F.M. Mulder (TU Delft - ChemE/Materials for Energy Conversion and Storage)

Research Group
ChemE/O&O groep
Copyright
© 2022 M. Kolen, Grigorios Antoniadis, H. Schreuders, B. Boshuizen, D.D. van Noordenne, D. Ripepi, W.A. Smith, F.M. Mulder
To reference this document use:
https://doi.org/10.1149/1945-7111/aca6a7
More Info
expand_more
Publication Year
2022
Language
English
Copyright
© 2022 M. Kolen, Grigorios Antoniadis, H. Schreuders, B. Boshuizen, D.D. van Noordenne, D. Ripepi, W.A. Smith, F.M. Mulder
Research Group
ChemE/O&O groep
Issue number
12
Volume number
169
DOI:
https://doi.org/10.1149/1945-7111/aca6a7
Reuse Rights

Other than for strictly personal use, it is not permitted to download, forward or distribute the text or part of it, without the consent of the author(s) and/or copyright holder(s), unless the work is under an open content license such as Creative Commons.

Abstract

The electrochemical nitrogen reduction reaction (NRR) is a promising alternative to the current greenhouse gas emission intensive process to produce ammonia (NH3) from nitrogen (N2).
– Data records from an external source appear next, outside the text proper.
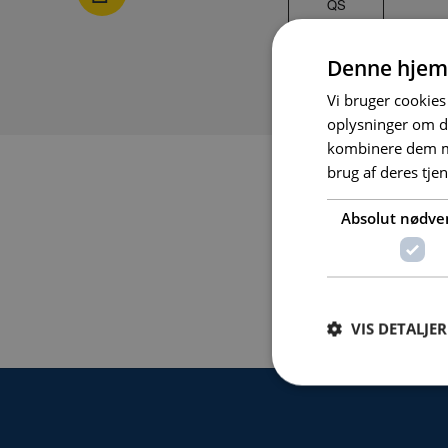
Denne hjem
Vi bruger cookies 
oplysninger om d
kombinere dem me
brug af deres tje
Absolut nødve
VIS DETALJER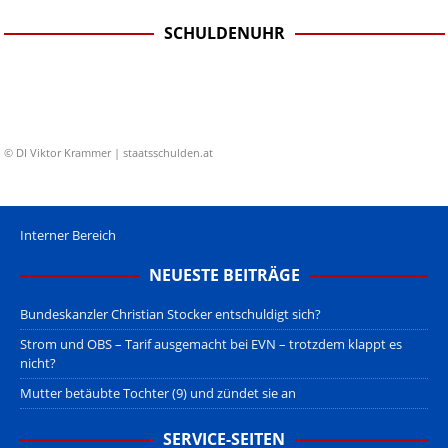
SCHULDENUHR
© DI Viktor Krammer | staatsschulden.at
Interner Bereich
NEUESTE BEITRÄGE
Bundeskanzler Christian Stocker entschuldigt sich?
Strom und OBS – Tarif ausgemacht bei EVN – trotzdem klappt es
nicht?
Mutter betäubte Tochter (9) und zündet sie an
SERVICE-SEITEN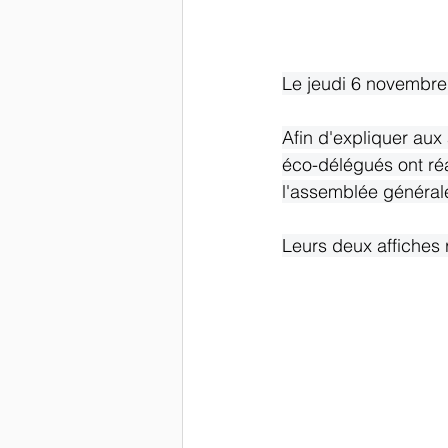
Le jeudi 6 novembre a
Afin d'expliquer aux
éco-délégués ont réa
l'assemblée générale
Leurs deux affiches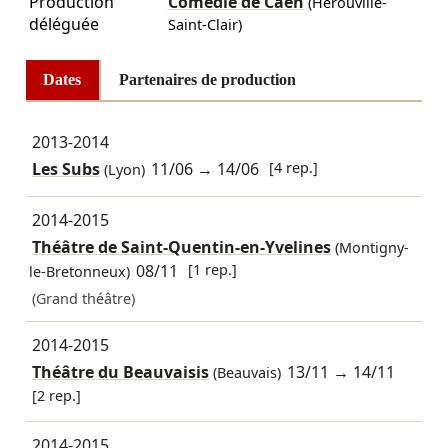
Production
Comédie de Caen
(Hérouville-
déléguée
Saint-Clair)
Dates
Partenaires de production
2013-2014
Les Subs
11/06
→
14/06
[4 rep.]
(Lyon)
2014-2015
Théâtre de Saint-Quentin-en-Yvelines
(Montigny-
08/11
[1 rep.]
le-Bretonneux)
(Grand théâtre)
2014-2015
Théâtre du Beauvaisis
13/11
→
14/11
(Beauvais)
[2 rep.]
2014-2015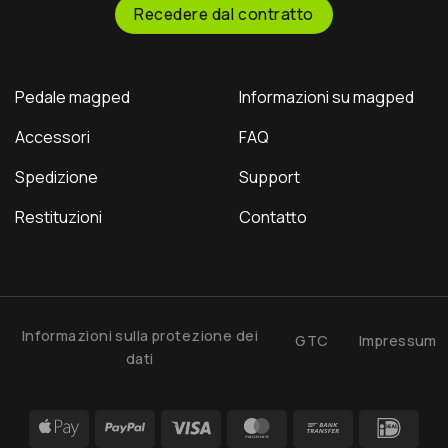
need to.
Recedere dal contratto
Pedale magped
Informazioni su magped
Accessori
FAQ
Spedizione
Support
Restituzioni
Contatto
Informazioni sulla protezione dei
GTC
Impressum
dati
Apple
PayPal
Visa
MasterCard
Bank
IDea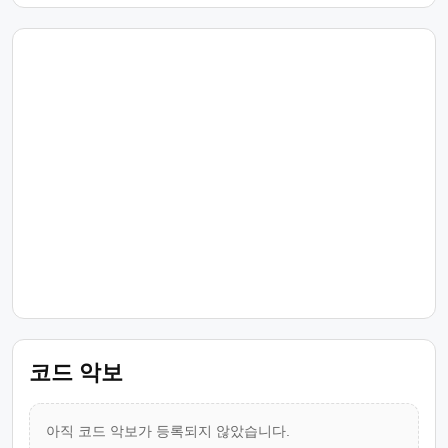
코드 악보
아직 코드 악보가 등록되지 않았습니다.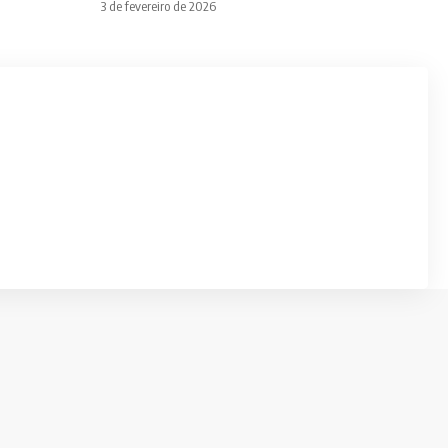
3 de fevereiro de 2026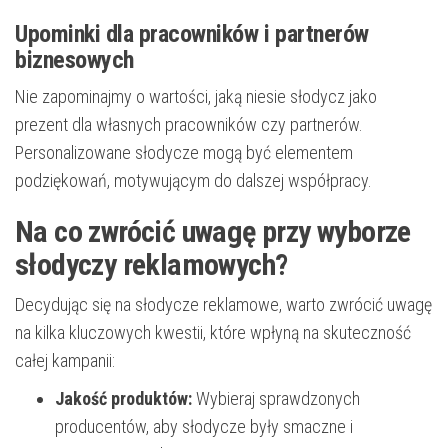
Upominki dla pracowników i partnerów
biznesowych
Nie zapominajmy o wartości, jaką niesie słodycz jako
prezent dla własnych pracowników czy partnerów.
Personalizowane słodycze mogą być elementem
podziękowań, motywującym do dalszej współpracy.
Na co zwrócić uwagę przy wyborze
słodyczy reklamowych?
Decydując się na słodycze reklamowe, warto zwrócić uwagę
na kilka kluczowych kwestii, które wpłyną na skuteczność
całej kampanii:
Jakość produktów:
Wybieraj sprawdzonych
producentów, aby słodycze były smaczne i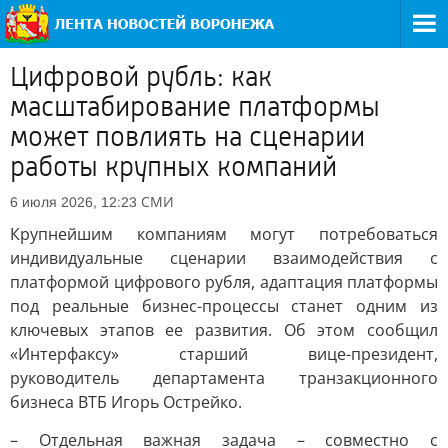
Цифровой рубль: как
масштабирование платформы
может повлиять на сценарии
работы крупных компаний
СМИ
6 июля 2026, 12:23
Крупнейшим компаниям могут потребоваться
индивидуальные сценарии взаимодействия с
платформой цифрового рубля, адаптация платформы
под реальные бизнес-процессы станет одним из
ключевых этапов ее развития. Об этом сообщил
«Интерфаксу» старший вице-президент,
руководитель департамента транзакционного
бизнеса ВТБ Игорь Острейко.
– Отдельная важная задача – совместно с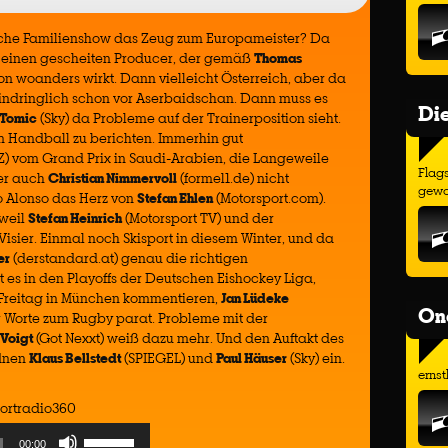
sche Familienshow das Zeug zum Europameister? Da
 einen gescheiten Producer, der gemäß
Thomas
on woanders wirkt. Dann vielleicht Österreich, aber da
 eindringlich schon vor Aserbaidschan. Dann muss es
Di
 Tomic
(Sky) da Probleme auf der Trainerposition sieht.
m Handball zu berichten. Immerhin gut
Z) vom Grand Prix in Saudi-Arabien, die Langeweile
Flags
er auch
Christian Nimmervoll
(formel1.de) nicht
gewo
o Alonso das Herz von
Stefan Ehlen
(Motorsport.com).
rweil
Stefan Heinrich
(Motorsport TV) und der
 Visier. Einmal noch Skisport in diesem Winter, und da
er
(derstandard.at) genau die richtigen
es in den Playoffs der Deutschen Eishockey Liga,
Freitag in München kommentieren,
Jan Lüdeke
On
 Worte zum Rugby parat. Probleme mit der
Voigt
(Got Nexxt) weiß dazu mehr. Und den Auftakt des
rdnen
Klaus Bellstedt
(SPIEGEL) und
Paul Häuser
(Sky) ein.
ernst
ortradio360
Use
00:00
However, finding an electrocatalyst that promotes NRR over the competing hydrogen evolution reaction (HER) has proven to be difficult. This difficulty could potentially be addressed by accelerating the electrocatalyst development for NRR by orders of magnitude using high-throughput (HTP) workflows. In this work, we developed a HTP gas diffusion electrode (GDE) cell to screen up to 16 electrocatalysts in parallel. The key innovation of the cell is the use of expanded Polytetrafluoroethylene (ePTFE) gas diffusion layers (GDL) which simplifies the handling of catalyst arrays compared to carbon fabrics and enables sufficient N2 mass transport. We demonstrate the robustness of the HTP workflow by screening 528 bimetallic catalysts of composition AB (A,B = Ag, Al, Au, Co, Cu, Fe, Mn, Mo, Ni, Pd, Re, Ru, W) for NRR activity. None of the materials produced ammonia significantly over background level which emphasizes the difficulty of finding active electrocatalysts for NRR and narrows down the search space for future studies.